Compare and monitor your performance against your competitors across your tracked locations
Your organization operates in—and your audience searches for answers from—specific geographic locations. As a result, it's important for you to monitor not just how you perform generally in comparison to your competition, but also how you perform in localized search.
If you track keywords in Conductor across multiple cities, using workspaces can help you visualize your local performance all in one place. This is especially useful for Conductor features like Market Share and Rank Comparisons, which show data for one location at a time.
You can build a workspace showcasing market share and competitive rank data for each city you track. You can use this workspace to compare your strengths and weaknesses against the competition in your tracked cities, so you can prioritize your optimization efforts to compete in all your target locations.
- In Conductor, go to Workspaces↗️ and create a new workspace. Name it “Local Competitive Insights” or something similar.
- Go to Locations↗️, and confirm that you’re viewing the appropriate domain and search engine.
- Select all your tracked cities and click Apply.
- Scroll down to the table of locations table and sort it by monthly search volume, market share, or another metric important to your reporting. Add this widget to the workspace you created above.
- Name the widget “Overview: All Tracked Locations” and click Add. This widget provides a high-level overview of your tracked locations. When you track multiple cities, you can compare them in this table to understand how you perform locally overall. This is a great way to keep tabs on your search visibility over time.
- Navigate back to your workspace and create a header for your first tracked city (Add > Header) in the. Give it a relevant name, such as “Competitive Insights: Atlanta”.
- Go to the Market Share↗️ report.
- In the filters at the top, select the appropriate domain, device, and city you want to focus on.
- In the Search Results control at the top of the report, select 1st Page.
- On the left side of the report, scroll down to the Web Property filter and clear the Other Top Rankers check box. Doing so shows you market share compared to only your tracked competitors. If you haven’t tracked any comparison web properties yet, here’s how.

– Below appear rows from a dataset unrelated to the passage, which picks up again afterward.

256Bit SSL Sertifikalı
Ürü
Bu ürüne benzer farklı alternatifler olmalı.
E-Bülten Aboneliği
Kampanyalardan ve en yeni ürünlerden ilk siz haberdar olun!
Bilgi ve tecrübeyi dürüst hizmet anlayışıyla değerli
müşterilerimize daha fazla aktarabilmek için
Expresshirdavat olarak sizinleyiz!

- Add the widget with the pie chart to your workspace, call it “Market Share of First Page”, and click Add. The Market Share of First Page widget shows you how much of the first page you own compared to your competitors. Compiling the market share reports for all your tracked locations will show, for each location, which competitors you’re winning against and which you need to watch out for.
- Go to the Rank Comparisons↗️ report.
- In the filters at the top, select the appropriate domain, device, and city you want to focus on.

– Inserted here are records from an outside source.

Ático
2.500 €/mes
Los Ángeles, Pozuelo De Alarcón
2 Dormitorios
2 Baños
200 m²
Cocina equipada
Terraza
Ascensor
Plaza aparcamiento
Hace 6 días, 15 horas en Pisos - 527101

- Select competitors’ web properties to compare to your own. If certain properties compete with your brand in this particular city, include them. If you’re not sure which competitors to add, refer back to the Market Share widget you just added to find your biggest competitors.
- Select the Your Exclusive quick filter and sort by monthly search volume. This reflects where you’re winning against your competition.

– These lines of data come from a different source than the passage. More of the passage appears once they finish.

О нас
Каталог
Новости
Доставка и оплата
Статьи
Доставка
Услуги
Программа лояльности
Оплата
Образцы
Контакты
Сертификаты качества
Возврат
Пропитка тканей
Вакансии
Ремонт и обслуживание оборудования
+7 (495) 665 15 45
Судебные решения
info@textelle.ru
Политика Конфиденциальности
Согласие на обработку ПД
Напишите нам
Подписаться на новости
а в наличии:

- Add this widget to your workspace and give it a relevant name—for example, "Rank Wins against Ikea". Add a description to remember which device and city the data is for.
- Click Add.
- Click the Their Exclusive quick filter.
- Add this widget to your workspace with a title such as "Rank Losses against Ikea". The Rank Wins and Losses widgets will dig deeper into specific keywords for which you have higher or lower ranks compared to your competitors. This, combined with the market share widget, allows you to identify cities with big wins and with areas for improvement—and then to take those insights to a more granular level. From there, you can identify the pages these specific keywords rank on and take appropriate action on your site, such as creating new content or optimizing existing content.
- Repeat steps 6 through 19 for the rest of your cities and compare them in the workspace you’ve created. Note that if you track more than about 15 cities, you’ll need to create multiple versions of this Workspace. Each workspace’s title should denote which cities are portrayed. You can group cities alphabetically, by region, or another standard nomenclature you’ve come up with.
What's next?
Reviewing all these local competitive insights in one workspace allows you to synthesize this data, monitor all your locations’ competitive performance, and form an action plan more effectively. You’ll know your strengths and weaknesses against competition and which cities you need to focus on gaining or keeping your competitive edge.